FYP demonstration of document parsing of booking documents
Extract text from documents or images
Extract named entities from text
OCR that extract text from image of hindi and english
Find relevant text chunks from documents based on a query
Find relevant passages in documents using semantic search
RAG with multiple types of loaders like text, pdf and web
Find information using text queries
Upload images for accurate English / Latin OCR
Extract text from PDF files
Extract text from images with OCR
Extract PDFs and chat to get insights
Visual RAG Tool
Donut-booking-gradio is a tool designed to extract text from scanned booking documents. It is built as a proof-of-concept for a Final Year Project (FYP) focusing on document parsing and text extraction.

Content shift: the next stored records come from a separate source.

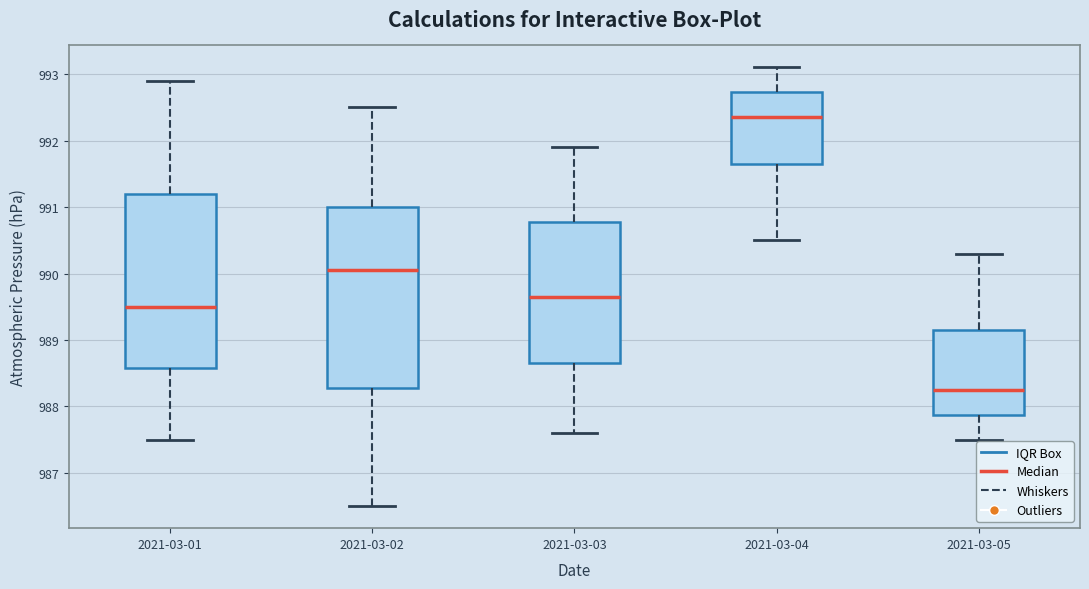

Which box's median line is the highest?

2021-03-04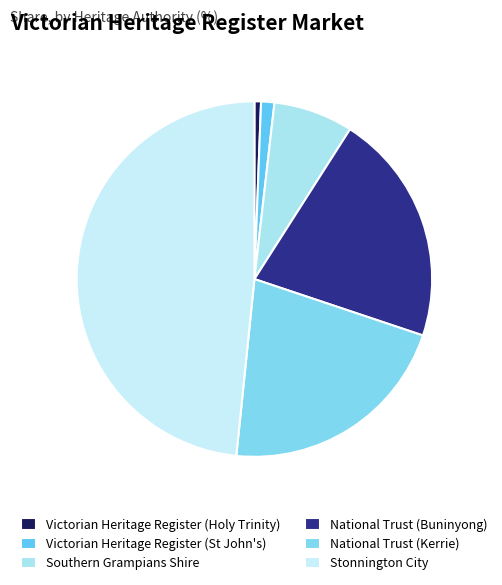

Does Victorian Heritage Register (Holy Trinity) account for over 50% of the chart?

No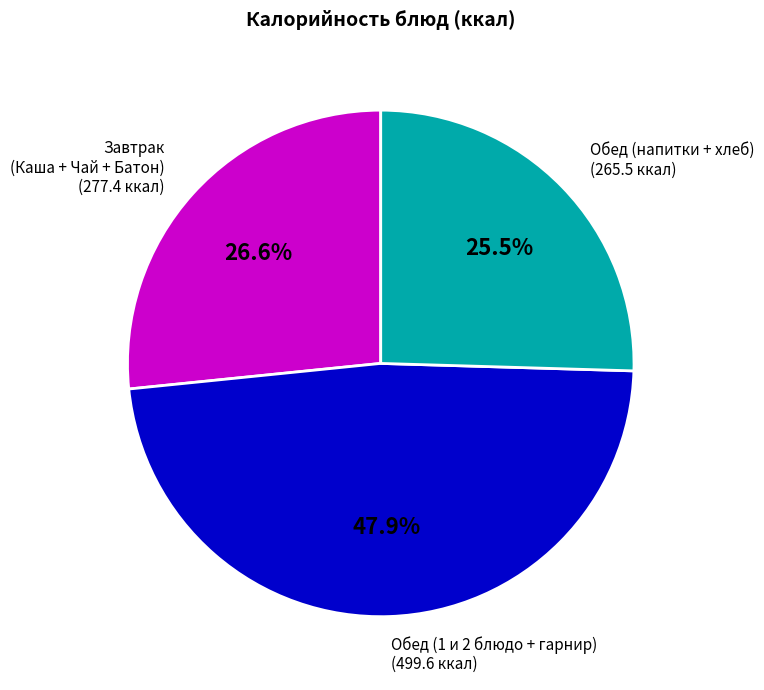

Is there any slice that represents more than half of the pie?

No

The application leverages AI technology to analyze and extract readable text from scanned or image-based booking documents, making it easier to work with digital data.
• Live Interface: Provides a real-time interface for uploading and processing documents.
• Multi-Page Support: Capable of handling documents with multiple pages or scanned images.
• Text Extraction: Accurately extracts text from scanned booking documents using AI.
• Customizable Settings: Allows users to adjust settings for better extraction accuracy.
• Export Options: Enables users to export extracted text for further use.
• User-Friendly Design: Designed with a simple and intuitive user interface.
• Cross-Platform Compatibility: Works seamlessly across different operating systems.
1. What file formats does donut-booking-gradio support?
Donut-booking-gradio supports common image formats like JPG, PNG, and PDF.
2. How accurate is the text extraction?
The accuracy depends on the quality of the scanned document. Clear images yield better results, while blurry or distorted scans may reduce accuracy.
3. Can I process multiple pages at once?
Yes, the application supports multi-page documents, allowing you to process and extract text from all pages simultaneously.